COLLECTED MATERIAL:
####################
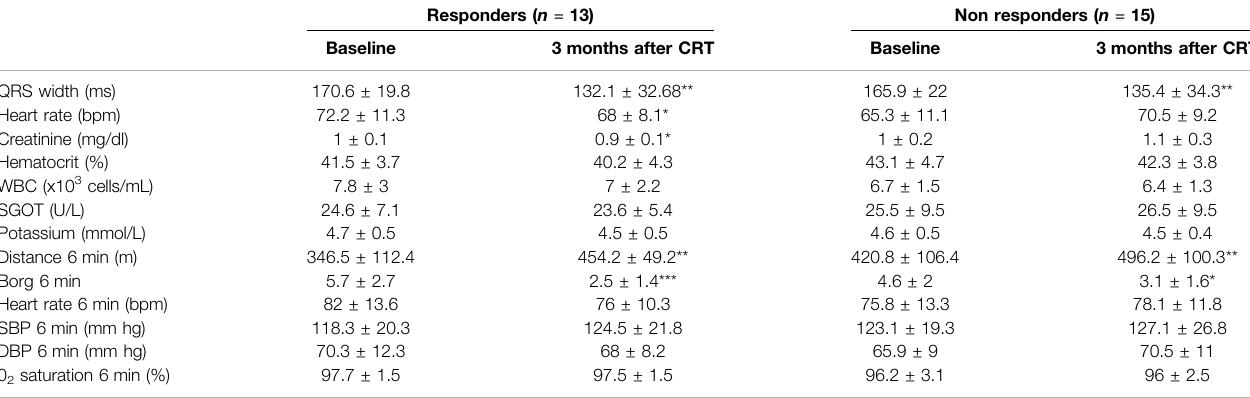
TABLE 2 | Blood pressure, heart rate, blood chemistry and exercise capacity 3 months after cardiac resynchronization therapy. Responders ( n = 13)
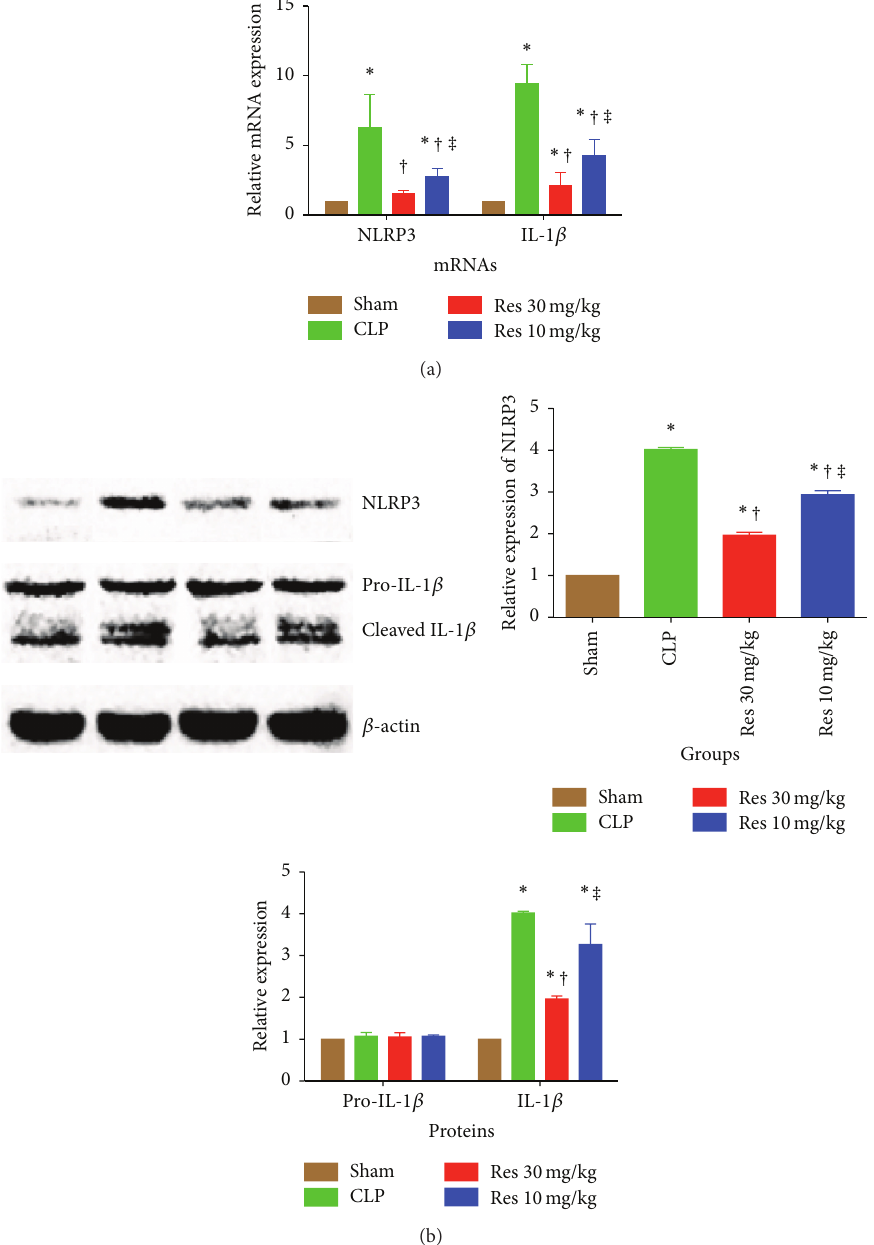
Figure 4: IL-1 𝛽 and NLRP3 inflammasome are upregulated during SAE. (a) mRNA assay of NLRP3 and IL-1 𝛽 by quantitative real-time PCR; (b) Western blot assay of NLRP3 and IL-1 𝛽 , which has been normalized to 𝛽 -actin. ∗ 𝑃 < 0.05 compared with Sham group, † 𝑃 < 0.05 compared with CLP group, and ‡ 𝑃 < 0.05 compared with Res1 group, by one-way ANOVA and LSD tests. Bars represent the mean ± SD.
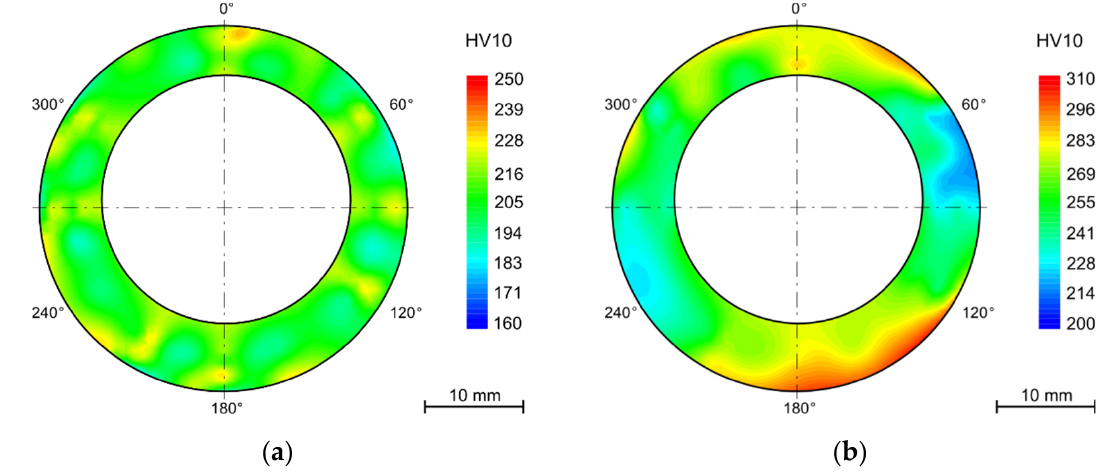
Figure 7. Heat exposure in powerplant 10 484 h ( a ) solution annealing after bending (1,130°C/15 min/water); ( b ) without HT.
####################
YOUR ASSIGNMENT: Beginning at the line with "Figure 4: IL-1" and ending at the last line of the listing above, retype each line exactly, including those two lines. Leave the pictures out.

ANSWER SECTION:
Figure 4: IL-1 𝛽 and NLRP3 inflammasome are upregulated during SAE. (a) mRNA assay of NLRP3 and IL-1 𝛽 by quantitative real-time PCR; (b) Western blot assay of NLRP3 and IL-1 𝛽 , which has been normalized to 𝛽 -actin. ∗ 𝑃 < 0.05 compared with Sham group, † 𝑃 < 0.05 compared with CLP group, and ‡ 𝑃 < 0.05 compared with Res1 group, by one-way ANOVA and LSD tests. Bars represent the mean ± SD.
Figure 7. Heat exposure in powerplant 10 484 h ( a ) solution annealing after bending (1,130°C/15 min/water); ( b ) without HT.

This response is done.